**PASSAGE:**
On s390 systems, which use a machine level hypervisor, PCI devices are
always accessed through a form of PCI pass-through which fundamentally
operates on a per PCI function granularity. This is also reflected in the
s390 PCI hotplug driver which creates hotplug slots for individual PCI
functions. Its reset_slot() function, which is a wrapper for
zpci_hot_reset_device(), thus also resets individual functions.
Currently, the kernel's PCI_SLOT() macro assigns the same pci_slot object
to multifunction devices. This approach worked fine on s390 systems that
only exposed virtual functions as individual PCI domains to the operating
system. Since commit 44510d6fa0c0 ("s390/pci: Handling multifunctions")
s390 supports exposing the topology of multifunction PCI devices by
grouping them in a shared PCI domain. When attempting to reset a function
through the hotplug driver, the shared slot assignment causes the wrong
function to be reset instead of the intended one. It also leaks memory as
we do create a pci_slot object for the function, but don't correctly free
it in pci_slot_release().

**DATA IN THIS EXERCISE:**
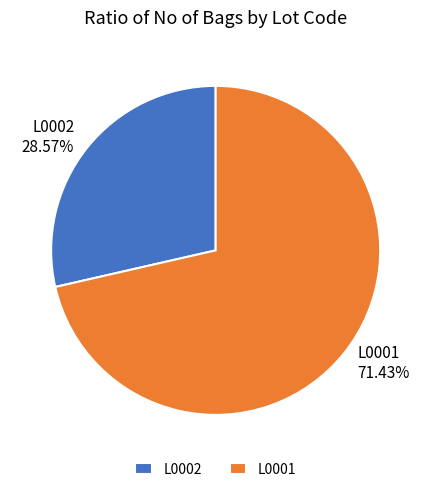

Combined, what portion of the pie is L0002 and L0001?

100.0%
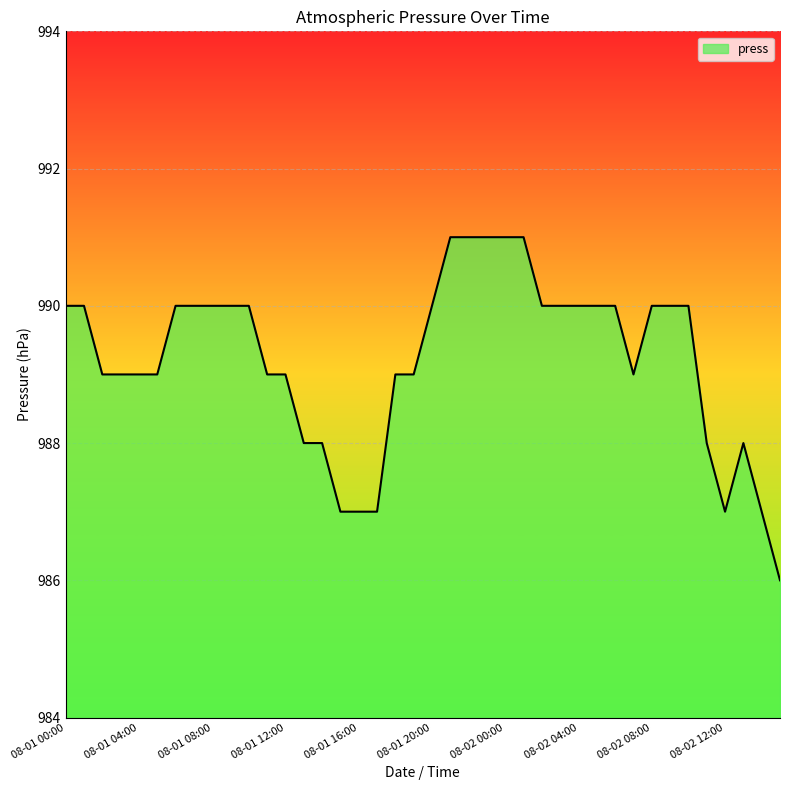

Reading right to left, transcribe all the data shown in this chart.

986	987	988	987	988	990	990	990	989	990	990	990	990	990	991	991	991	991	991	990	989	989	987	987	987	988	988	989	989	990	990	990	990	990	989	989	989	989	990	990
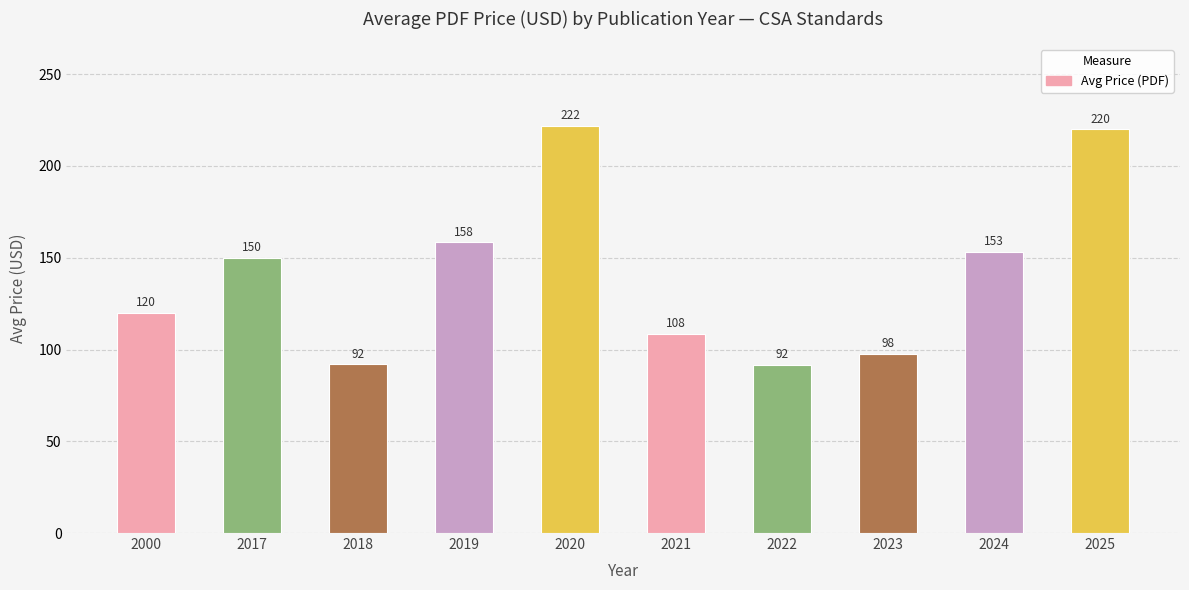

At which label is the value closest to 156?

2019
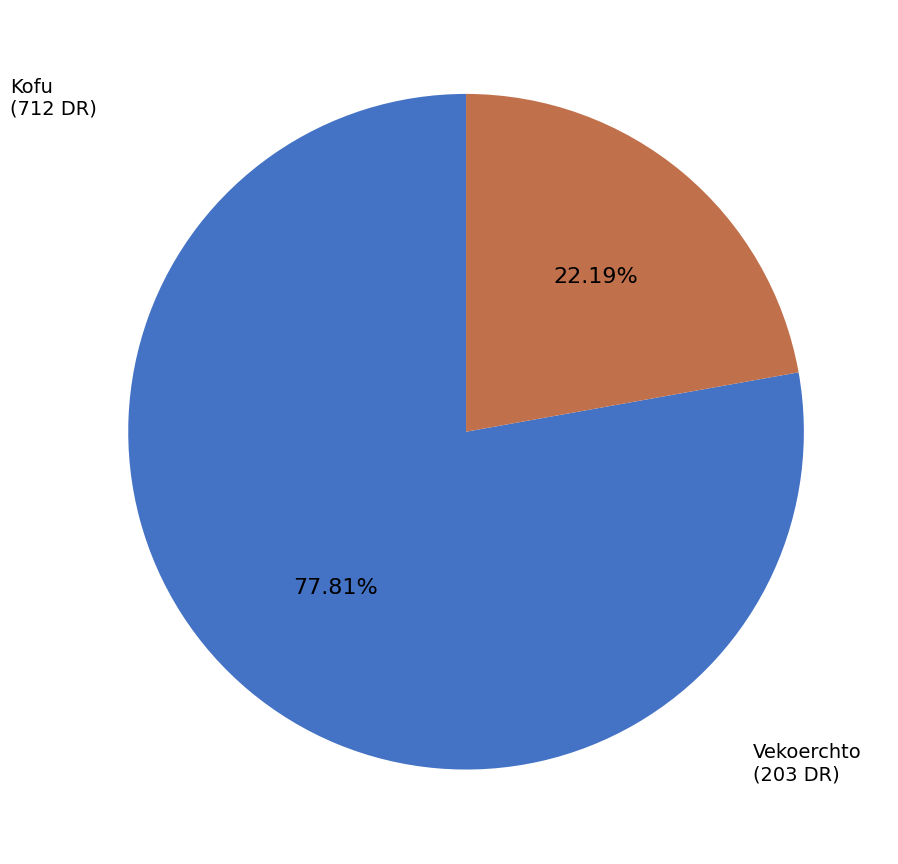

Is there any slice that represents more than half of the pie?

Yes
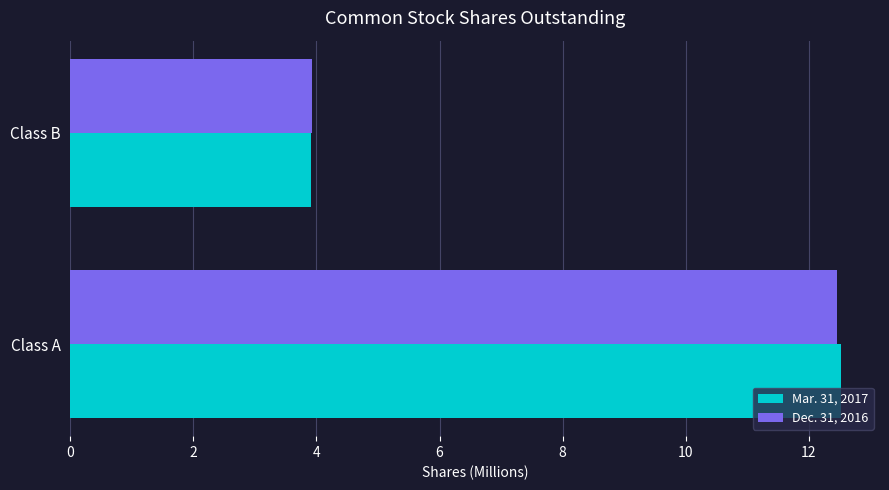

At how many categories does at least one series exceed 11?

1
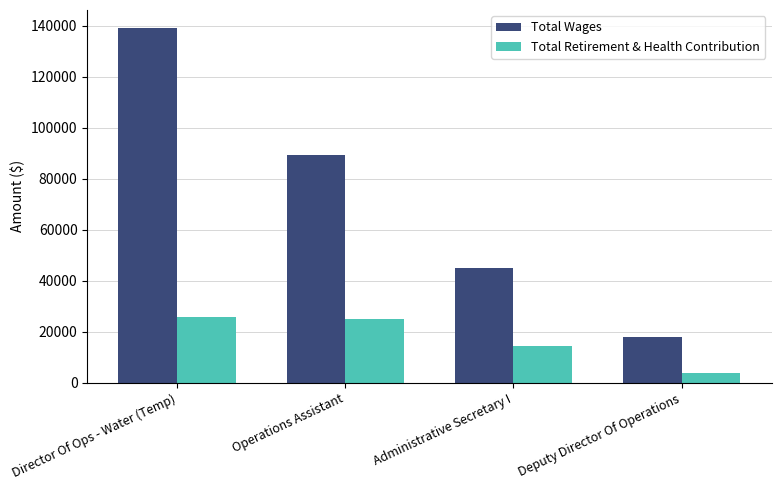

True or false: Total Wages has a value of 42429 at Director Of Ops - Water (Temp).

False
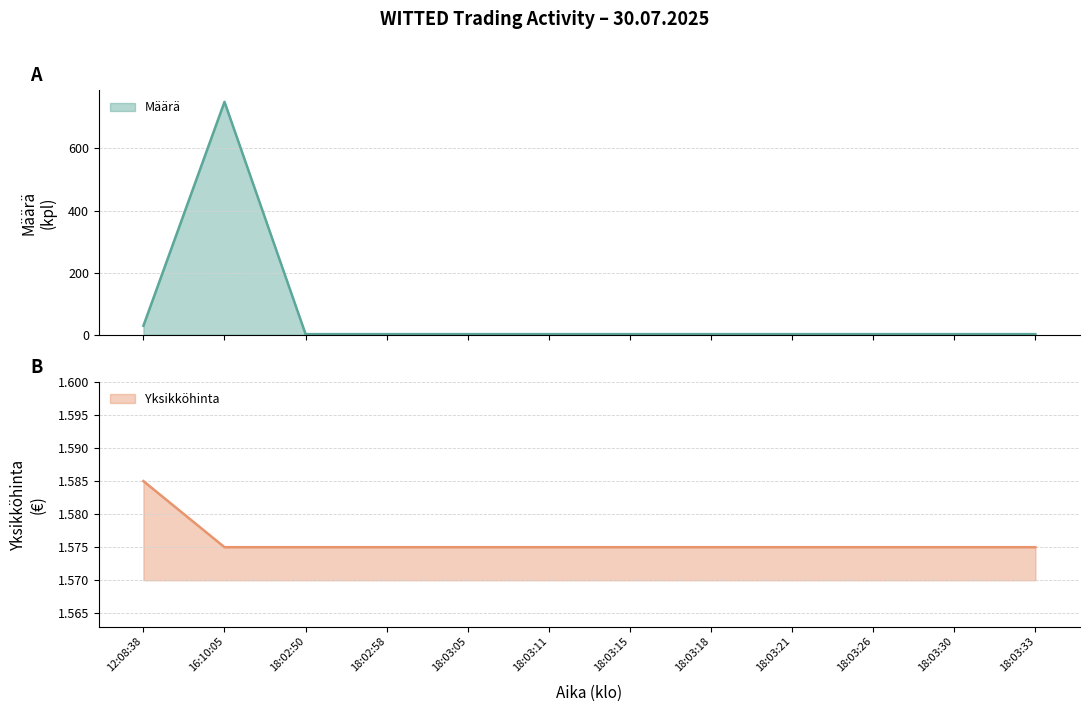

What is the maximum value for Määrä?

750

**WORK INSTRUCTION A:**
Reproduce all seven chart entries above verbatim, leaving out the pictures.
**WORK INSTRUCTION B:**
Resume the passage on s390 PCI function resets after its final sentence and continue writing it.

**TASK ANSWER A:**
Combined, what portion of the pie is L0002 and L0001?

100.0%

Reading right to left, transcribe all the data shown in this chart.

986	987	988	987	988	990	990	990	989	990	990	990	990	990	991	991	991	991	991	990	989	989	987	987	987	988	988	989	989	990	990	990	990	990	989	989	989	989	990	990

At which label is the value closest to 156?

2019

Is there any slice that represents more than half of the pie?

Yes

At how many categories does at least one series exceed 11?

1

True or false: Total Wages has a value of 42429 at Director Of Ops - Water (Temp).

False

What is the maximum value for Määrä?

750

**TASK ANSWER B:**
Add a flag for struct pci_slot to allow per function PCI slots for
functions managed through a hypervisor, which exposes individual PCI
functions while retaining the topology.
Fixes: 44510d6fa0c0 ("s390/pci: Handling multifunctions")
Cc: stable@vger.kernel.org
Suggested-by: Niklas Schnelle <schnelle@linux.ibm.com>
Signed-off-by: Farhan Ali <alifm@linux.ibm.com>
---
drivers/pci/pci.c | 5 +++--
drivers/pci/slot.c | 25 ++++++++++++++++++++++---
include/linux/pci.h | 1 +
3 files changed, 26 insertions(+), 5 deletions(-)
diff --git a/drivers/pci/pci.c b/drivers/pci/pci.c
index b14dd064006c..36ee38e0d817 100644
--- a/drivers/pci/pci.c
+++ b/drivers/pci/pci.c
@@ -4980,8 +4980,9 @@ static int pci_reset_hotplug_slot(struct hotplug_slot *hotplug, bool probe)
static int pci_dev_reset_slot_function(struct pci_dev *dev, bool probe)
{
- if (dev->multifunction || dev->subordinate || !dev->slot ||
- dev->dev_flags & PCI_DEV_FLAGS_NO_BUS_RESET)
+ if (dev->subordinate || !dev->slot ||
+ dev->dev_flags & PCI_DEV_FLAGS_NO_BUS_RESET ||
+ (dev->multifunction && !dev->slot->per_func_slot))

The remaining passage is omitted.